## AIM OF THE TASK
In the records below, write out every line starting at the line that contains "common name: Giant leopard moth" and ending at the line that contains "genus: Ipomoea". Include both of those lines, and reproduce each one word for word.
### DATASET EXCERPTS ###
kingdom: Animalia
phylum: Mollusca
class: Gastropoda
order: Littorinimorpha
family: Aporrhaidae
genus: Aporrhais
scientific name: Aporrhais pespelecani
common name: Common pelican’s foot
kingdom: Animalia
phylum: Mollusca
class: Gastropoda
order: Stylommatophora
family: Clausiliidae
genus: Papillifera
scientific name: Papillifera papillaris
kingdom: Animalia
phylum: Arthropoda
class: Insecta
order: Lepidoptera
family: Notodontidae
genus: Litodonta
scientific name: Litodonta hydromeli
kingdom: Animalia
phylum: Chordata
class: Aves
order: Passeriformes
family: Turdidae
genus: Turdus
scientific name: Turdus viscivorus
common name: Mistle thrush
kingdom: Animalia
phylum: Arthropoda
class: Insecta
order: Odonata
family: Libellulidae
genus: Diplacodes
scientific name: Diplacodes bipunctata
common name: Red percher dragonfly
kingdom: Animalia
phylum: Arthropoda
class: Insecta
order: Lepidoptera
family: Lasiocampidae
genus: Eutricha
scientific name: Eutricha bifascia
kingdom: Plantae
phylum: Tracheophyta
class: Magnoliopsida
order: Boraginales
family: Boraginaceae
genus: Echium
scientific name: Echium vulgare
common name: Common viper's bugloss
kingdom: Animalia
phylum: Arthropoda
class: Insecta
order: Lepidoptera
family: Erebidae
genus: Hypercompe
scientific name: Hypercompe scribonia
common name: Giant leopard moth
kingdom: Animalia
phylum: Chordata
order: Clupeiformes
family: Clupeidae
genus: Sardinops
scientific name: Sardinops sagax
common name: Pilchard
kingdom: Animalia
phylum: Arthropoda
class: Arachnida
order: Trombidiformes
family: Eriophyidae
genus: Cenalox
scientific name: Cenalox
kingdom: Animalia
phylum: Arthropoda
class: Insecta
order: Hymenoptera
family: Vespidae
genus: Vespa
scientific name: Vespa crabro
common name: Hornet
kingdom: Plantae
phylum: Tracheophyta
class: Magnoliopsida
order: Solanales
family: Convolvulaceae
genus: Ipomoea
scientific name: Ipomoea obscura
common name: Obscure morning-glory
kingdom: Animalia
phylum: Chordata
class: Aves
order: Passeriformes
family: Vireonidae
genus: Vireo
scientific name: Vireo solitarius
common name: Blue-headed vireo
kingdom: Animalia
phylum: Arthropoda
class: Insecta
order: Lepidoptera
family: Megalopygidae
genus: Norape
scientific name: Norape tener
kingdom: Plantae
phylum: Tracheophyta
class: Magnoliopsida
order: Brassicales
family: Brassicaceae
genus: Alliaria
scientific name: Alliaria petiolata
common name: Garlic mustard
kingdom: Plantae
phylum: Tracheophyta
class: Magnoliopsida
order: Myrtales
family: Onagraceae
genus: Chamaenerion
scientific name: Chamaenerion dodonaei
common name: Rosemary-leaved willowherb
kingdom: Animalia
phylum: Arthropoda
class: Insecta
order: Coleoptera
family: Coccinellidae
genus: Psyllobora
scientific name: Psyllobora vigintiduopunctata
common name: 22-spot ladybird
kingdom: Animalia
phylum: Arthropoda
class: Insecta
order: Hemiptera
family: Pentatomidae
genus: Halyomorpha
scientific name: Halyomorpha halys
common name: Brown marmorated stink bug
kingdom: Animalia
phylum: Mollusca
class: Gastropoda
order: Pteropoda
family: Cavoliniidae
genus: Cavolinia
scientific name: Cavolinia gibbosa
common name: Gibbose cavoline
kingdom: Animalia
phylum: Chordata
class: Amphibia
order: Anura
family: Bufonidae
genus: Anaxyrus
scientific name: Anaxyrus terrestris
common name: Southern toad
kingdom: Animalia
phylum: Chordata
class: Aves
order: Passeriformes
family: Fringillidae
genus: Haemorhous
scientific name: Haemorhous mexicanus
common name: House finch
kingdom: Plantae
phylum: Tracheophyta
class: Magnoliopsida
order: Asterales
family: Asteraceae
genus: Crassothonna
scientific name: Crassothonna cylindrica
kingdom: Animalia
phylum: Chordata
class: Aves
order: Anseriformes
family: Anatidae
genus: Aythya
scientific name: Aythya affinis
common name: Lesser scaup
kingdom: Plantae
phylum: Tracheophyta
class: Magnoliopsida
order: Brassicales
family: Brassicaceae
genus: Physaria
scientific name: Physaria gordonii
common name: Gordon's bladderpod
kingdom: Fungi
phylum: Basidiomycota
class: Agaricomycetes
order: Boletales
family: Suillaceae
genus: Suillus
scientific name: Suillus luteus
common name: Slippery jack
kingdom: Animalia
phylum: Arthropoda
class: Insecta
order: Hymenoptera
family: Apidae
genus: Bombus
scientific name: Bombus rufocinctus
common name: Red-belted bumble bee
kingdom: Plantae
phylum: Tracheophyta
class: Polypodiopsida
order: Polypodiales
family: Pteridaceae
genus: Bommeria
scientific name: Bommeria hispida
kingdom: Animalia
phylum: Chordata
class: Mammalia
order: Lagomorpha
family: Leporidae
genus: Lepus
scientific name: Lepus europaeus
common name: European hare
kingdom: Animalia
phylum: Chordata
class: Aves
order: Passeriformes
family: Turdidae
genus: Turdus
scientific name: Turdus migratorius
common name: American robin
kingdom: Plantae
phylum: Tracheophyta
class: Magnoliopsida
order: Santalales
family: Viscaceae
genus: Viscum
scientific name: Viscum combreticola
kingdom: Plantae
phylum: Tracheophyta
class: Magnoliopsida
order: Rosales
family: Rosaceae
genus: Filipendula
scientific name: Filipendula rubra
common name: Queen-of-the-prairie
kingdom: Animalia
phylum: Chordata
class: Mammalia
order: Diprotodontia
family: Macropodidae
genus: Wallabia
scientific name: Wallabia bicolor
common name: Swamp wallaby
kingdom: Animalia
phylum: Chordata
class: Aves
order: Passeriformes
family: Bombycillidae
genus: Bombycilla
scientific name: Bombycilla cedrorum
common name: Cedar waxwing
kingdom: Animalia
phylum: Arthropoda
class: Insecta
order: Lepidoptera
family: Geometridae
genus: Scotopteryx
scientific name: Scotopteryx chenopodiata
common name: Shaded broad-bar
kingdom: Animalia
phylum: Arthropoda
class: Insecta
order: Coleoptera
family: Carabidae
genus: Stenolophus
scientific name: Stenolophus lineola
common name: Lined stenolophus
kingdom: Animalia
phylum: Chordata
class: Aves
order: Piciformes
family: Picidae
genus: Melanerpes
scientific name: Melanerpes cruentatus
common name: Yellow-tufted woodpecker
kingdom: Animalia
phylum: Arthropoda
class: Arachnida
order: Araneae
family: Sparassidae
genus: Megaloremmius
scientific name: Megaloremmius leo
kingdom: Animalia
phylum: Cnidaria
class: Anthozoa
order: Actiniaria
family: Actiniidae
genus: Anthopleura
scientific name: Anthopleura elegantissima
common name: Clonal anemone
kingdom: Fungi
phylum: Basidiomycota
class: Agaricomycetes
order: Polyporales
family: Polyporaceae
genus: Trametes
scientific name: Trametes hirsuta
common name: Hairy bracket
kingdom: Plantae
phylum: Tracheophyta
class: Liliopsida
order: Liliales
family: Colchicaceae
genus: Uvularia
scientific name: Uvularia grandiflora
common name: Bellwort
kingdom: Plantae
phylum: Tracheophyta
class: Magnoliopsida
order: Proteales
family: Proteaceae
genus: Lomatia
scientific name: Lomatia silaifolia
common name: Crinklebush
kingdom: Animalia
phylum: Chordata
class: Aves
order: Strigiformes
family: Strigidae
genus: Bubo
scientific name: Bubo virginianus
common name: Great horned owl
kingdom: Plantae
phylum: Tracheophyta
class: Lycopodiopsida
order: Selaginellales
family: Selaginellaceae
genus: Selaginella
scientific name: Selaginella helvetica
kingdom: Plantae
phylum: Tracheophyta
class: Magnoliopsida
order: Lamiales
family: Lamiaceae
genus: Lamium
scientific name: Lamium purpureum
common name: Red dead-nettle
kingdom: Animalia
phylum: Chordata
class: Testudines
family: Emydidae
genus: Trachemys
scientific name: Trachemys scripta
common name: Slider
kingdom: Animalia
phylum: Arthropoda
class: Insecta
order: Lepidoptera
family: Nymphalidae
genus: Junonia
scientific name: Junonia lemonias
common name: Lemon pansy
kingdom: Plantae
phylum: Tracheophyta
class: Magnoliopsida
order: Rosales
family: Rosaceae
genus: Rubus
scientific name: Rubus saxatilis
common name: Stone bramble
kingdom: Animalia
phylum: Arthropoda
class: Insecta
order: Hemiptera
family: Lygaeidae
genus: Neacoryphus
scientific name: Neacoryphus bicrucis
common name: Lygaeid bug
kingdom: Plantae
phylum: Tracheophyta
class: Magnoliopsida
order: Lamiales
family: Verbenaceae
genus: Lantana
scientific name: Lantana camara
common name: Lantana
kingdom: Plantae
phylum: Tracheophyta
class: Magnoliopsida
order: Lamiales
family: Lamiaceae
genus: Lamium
###
## TASK OUTPUT
common name: Giant leopard moth
kingdom: Animalia
phylum: Chordata
order: Clupeiformes
family: Clupeidae
genus: Sardinops
scientific name: Sardinops sagax
common name: Pilchard
kingdom: Animalia
phylum: Arthropoda
class: Arachnida
order: Trombidiformes
family: Eriophyidae
genus: Cenalox
scientific name: Cenalox
kingdom: Animalia
phylum: Arthropoda
class: Insecta
order: Hymenoptera
family: Vespidae
genus: Vespa
scientific name: Vespa crabro
common name: Hornet
kingdom: Plantae
phylum: Tracheophyta
class: Magnoliopsida
order: Solanales
family: Convolvulaceae
genus: Ipomoea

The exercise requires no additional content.